1. 为什么要对 KV Cache 进行 INT4 量化?
在 Transformer 推理过程中,KV Cache 会随着 Token 数量线性增长。以 FP16 精度的 Llama-7B 模型为例,当上下文达到 4096 个 Token 时,KV Cache 约占用 4GB 内存。对于大多数 8GB 或 12GB 内存的手机来说,这极易导致 OOM(内存溢出)。通过 INT4 量化,我们可以将每个元素从 16bit 压缩到 4bit,显著释放内存空间。
2. 核心技术原理
KV Cache 量化通常采用 Per-Group 对称量化。
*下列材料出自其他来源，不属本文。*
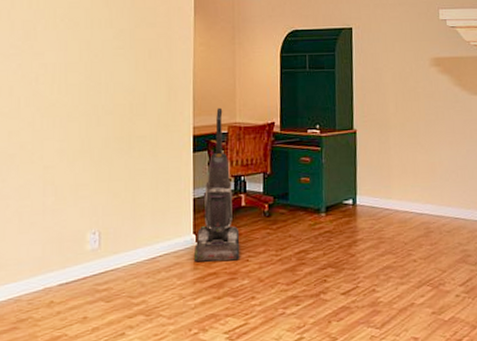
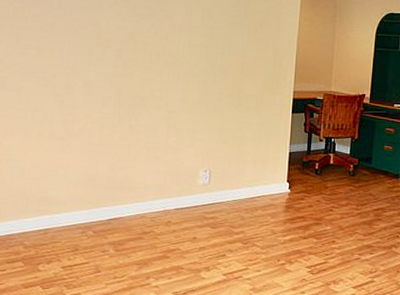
vacuum cleaner: present [194,107,240,262] -> none [287,76,327,209]

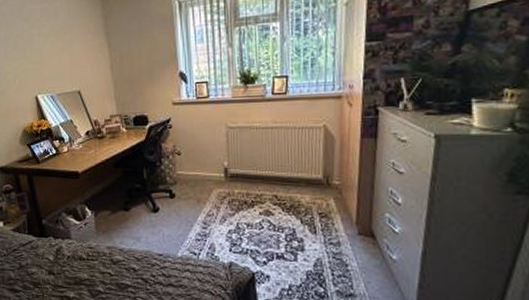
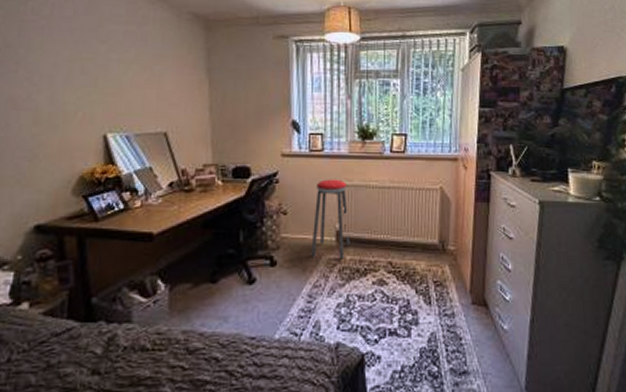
music stool: none [203,122,238,193] -> present [311,179,350,260]

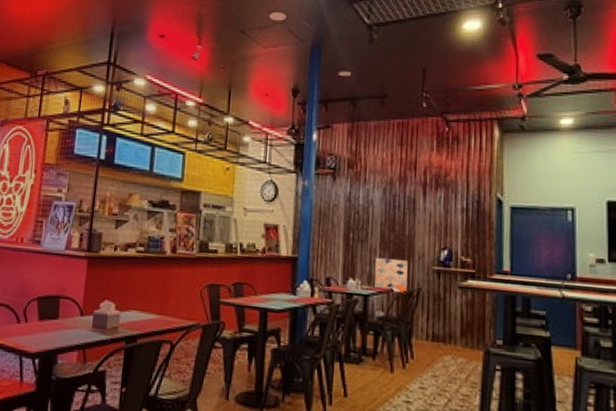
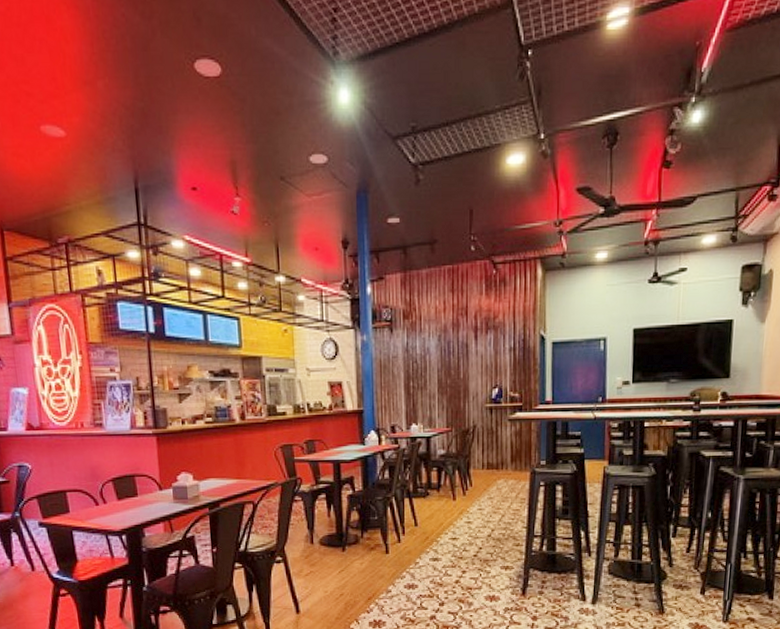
wall art: present [374,257,408,294] -> none [435,401,465,432]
我们将 Key/Value 向量按通道分组(例如每 64 个元素一组),计算每组的最大绝对值作为缩放因子(Scale)。
– 量化公式: $q = clamp(round(x / scale), -8, 7)$
– 打包存储: 由于 4bit 数据不足一个字节,我们通常将两个 4bit 数据打包进一个 INT8 类型的字节中进行存储。
3. 实战代码:PyTorch 实现 INT4 量化压缩
以下代码展示了如何对 Tensor 进行量化、打包存储以及在推理时还原(反量化)的逻辑:
import torch
def pack_int4_kv(tensor, group_size=64):
# 1. 重塑形状以进行分组量化
orig_shape = tensor.shape
t = tensor.view(-1, group_size)
# 2. 计算 Scale (对称量化)
max_val = t.abs().max(dim=-1, keepdim=True)[0]
scale = max_val / 7.0
scale = scale.clamp(min=1e-5)
# 3. 量化并截断到 [-8, 7]
q = torch.round(t / scale).clamp(-8, 7).to(torch.int8)
# 4. 打包:将两个 int4 组合到一个 int8 字节中
q_flat = q.view(-1)
# 取低 4 位并偏移打包
packed = ((q_flat[0::2] & 0x0F) << 4) | (q_flat[1::2] & 0x0F)
return packed, scale, orig_shape
def unpack_int4_kv(packed, scale, orig_shape, group_size=64):
# 1. 解包:提取高 4 位和低 4 位
high = (packed >> 4).to(torch.int8)
low = (packed & 0x0F).to(torch.int8)
# 2. 符号位恢复 (针对补码逻辑)
high = torch.where(high > 7, high - 16, high)
low = torch.where(low > 7, low - 16, low)
# 3. 反量化
q_unpacked = torch.stack([high, low], dim=1).view(-1, group_size)
recovered = q_unpacked * scale
return recovered.view(orig_shape)
# --- 测试运行 ---
kv_sample = torch.randn(1, 32, 128) # [heads, seq_len, dim]
packed_data, scales, shape = pack_int4_kv(kv_sample)
recovered_data = unpack_int4_kv(packed_data, scales, shape)
print(f'原始 Tensor 大小: {kv_sample.nelement() * 2} 字节 (FP16)')
print(f'量化打包后大小: {packed_data.nelement() + scales.nelement() * 4} 字节')
print(f'平均绝对误差: {(kv_sample - recovered_data).abs().mean().item():.4f}')
4. 适配建议与优化建议
- 误差补偿: Key 对精度更敏感,建议对 Key 使用 Per-Channel 量化,而 Value 使用 Per-Token 量化。
- 硬件对齐: 在端侧(如 Android/iOS)使用 NCNN 或 MNN 时,确保打包逻辑与底层 C++ 的 reinterpret_cast 逻辑一致。
- 算子融合: 实际部署时,应将反量化逻辑融合进 Attention 算子中,避免产生额外的访存开销。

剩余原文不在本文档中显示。